• KUTIPAN SUMBER:
::::::

Profetik UM Metro – Allah berfirman; Dan (ingatlah) ketika Kami berfirman, “Masuklah kalian ke negeri ini (Baitul Maqdis), dan makanlah dari hasil buminya —yang banyak lagi enak— di mana yang kalian sukai, dan masukilah pintu gerbangnya sambil bersujud, dan katakanlah, “Bebaskanlah kami dari dosa,” niscaya Kami ampuni kesalahan-kesalahan kalian. Dan kelak Kami akan menambah (pemberian Kami) kepada orang-orang yang berbuat baik (Al Baqarah ayat 58,)
Nalar Qur’ani mengajar kepada manusia akan sebuah kemenangan, kemerdekaan dan mendapatkan kebahagiaan.
Secara umum manusia merefleksikan kemenangan, kemerdekaan dan kebahagiaan dengan perayaan, bahkan melakukan aktivitas yang sangat membuat semua bahagia.
Hakikatnya hal ini tidaklah dilarang selama dalam batas-batas syariat, akan tetapi dalam Al Qur’an, Allah SWT membangun nalar manusia ketika menerima sebuah kemenangan diawali dengan sujud. Mengapa dengan sujud, karena sujud adalah ungkapan syukur tertinggi hamba, pengakuan akan segala nikmat datang dari Allah SWT. Nalar ini tentu sangat berbeda, karena orang yang selalu menjadikan dunia sebagai orientasi akan mendongak ke atas ketika mendapatkan capaian, sedangkan Allah ajarkan orang beriman, menunduk secara totalitas ketika mendapatkan capaian setinggi apapun.
Ayat di atas menggambarkan bagaiamana Allah SWT mengajarkan Bani Israil ketika mereka selamat dari berbagai ujian, sehingga sampai Baitul Maqdis (tanah nenek moyang mereka), dan ini adalah kenikmatan luar biasa. Sehingga dalam ungkapan syukur itu Allah SWT perintahkan bersujud.

::::::

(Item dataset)
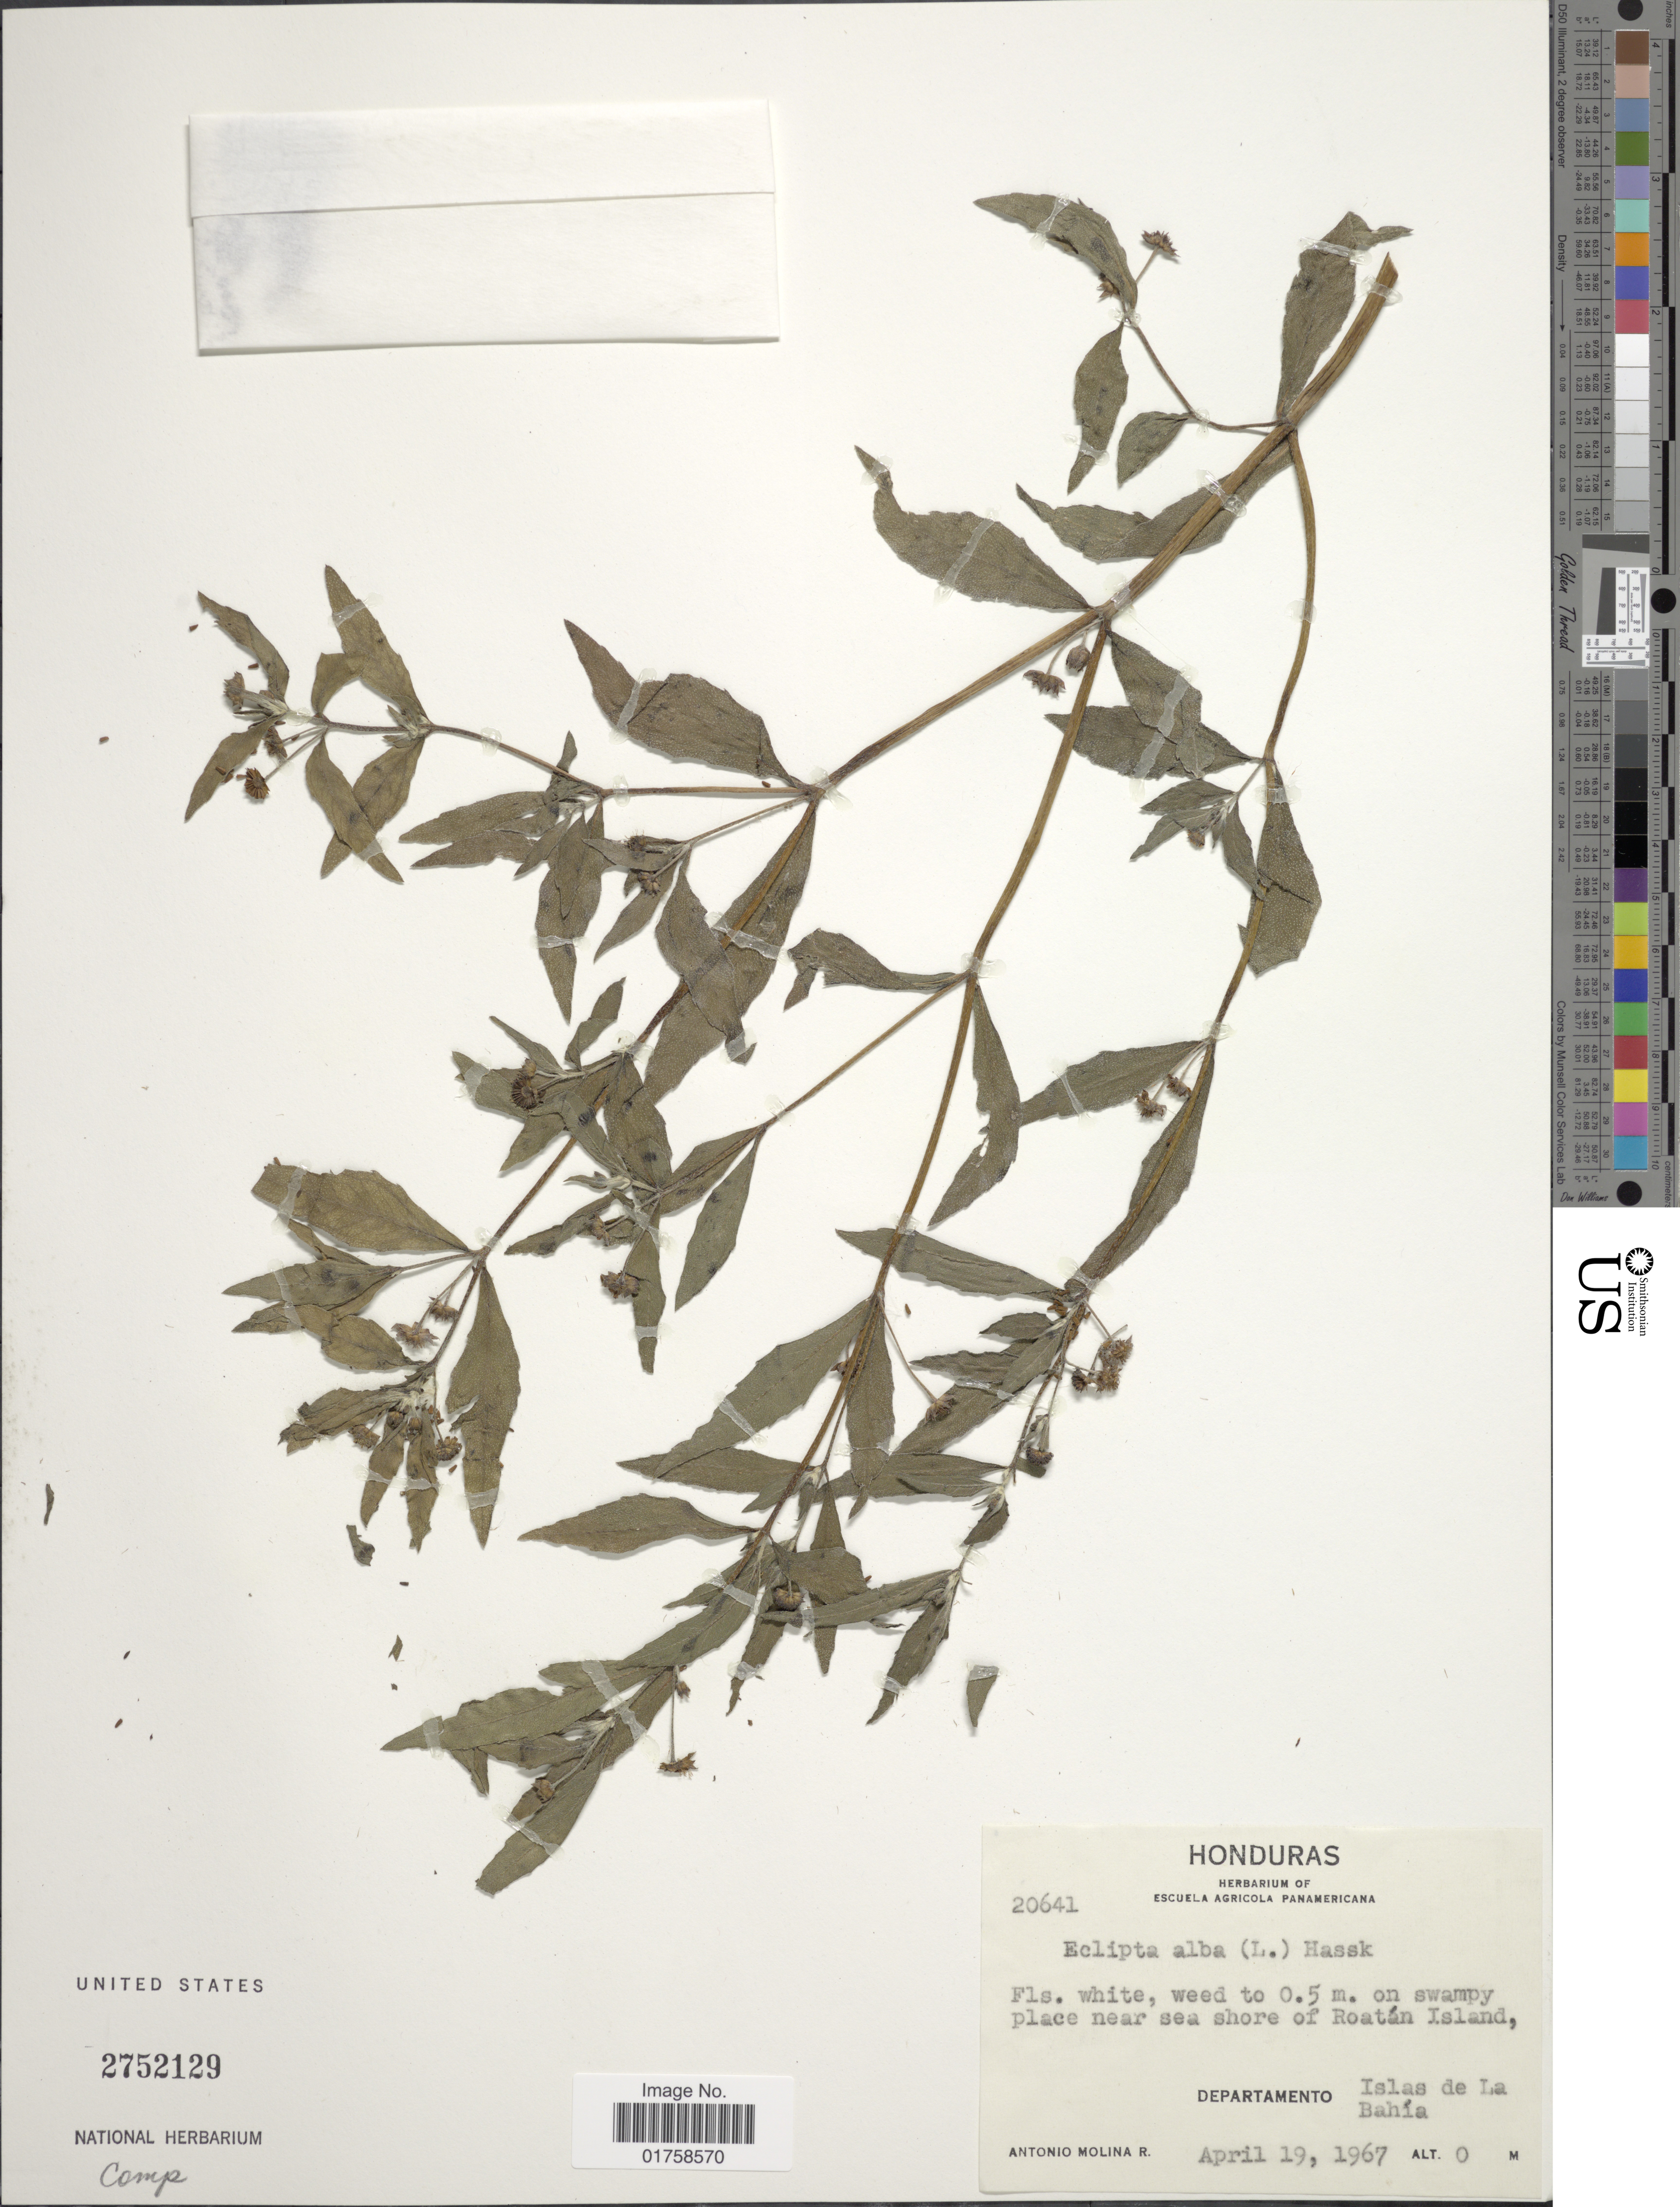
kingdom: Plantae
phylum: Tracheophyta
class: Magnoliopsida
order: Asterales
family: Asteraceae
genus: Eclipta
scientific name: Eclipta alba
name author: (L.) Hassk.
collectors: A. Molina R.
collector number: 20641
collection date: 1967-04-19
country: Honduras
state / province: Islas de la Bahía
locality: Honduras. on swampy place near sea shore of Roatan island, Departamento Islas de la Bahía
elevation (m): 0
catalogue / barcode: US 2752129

::::::

• PERMINTAAN A:
Jawablah pertanyaan berikut berdasarkan teks tentang makna sujud.
(i) Ayat apa yang dikutip di awal teks?
(ii) Menurut teks, mengapa kemenangan diawali dengan sujud?
(iii) Menurut teks, Baitul Maqdis adalah tanah apa bagi Bani Israil?
• PERMINTAAN B:
Salin kata demi kata bagian teks tentang makna sujud di antara "Profetik UM Metro" dan "membuat semua bahagia.", termasuk kedua bagian itu.

• HASIL TUGAS A:
(i) Al Baqarah ayat 58.
(ii) Karena sujud adalah ungkapan syukur tertinggi hamba, pengakuan akan segala nikmat datang dari Allah SWT.
(iii) Tanah nenek moyang mereka.

• HASIL TUGAS B:
Profetik UM Metro – Allah berfirman; Dan (ingatlah) ketika Kami berfirman, “Masuklah kalian ke negeri ini (Baitul Maqdis), dan makanlah dari hasil buminya —yang banyak lagi enak— di mana yang kalian sukai, dan masukilah pintu gerbangnya sambil bersujud, dan katakanlah, “Bebaskanlah kami dari dosa,” niscaya Kami ampuni kesalahan-kesalahan kalian. Dan kelak Kami akan menambah (pemberian Kami) kepada orang-orang yang berbuat baik (Al Baqarah ayat 58,)
Nalar Qur’ani mengajar kepada manusia akan sebuah kemenangan, kemerdekaan dan mendapatkan kebahagiaan.
Secara umum manusia merefleksikan kemenangan, kemerdekaan dan kebahagiaan dengan perayaan, bahkan melakukan aktivitas yang sangat membuat semua bahagia.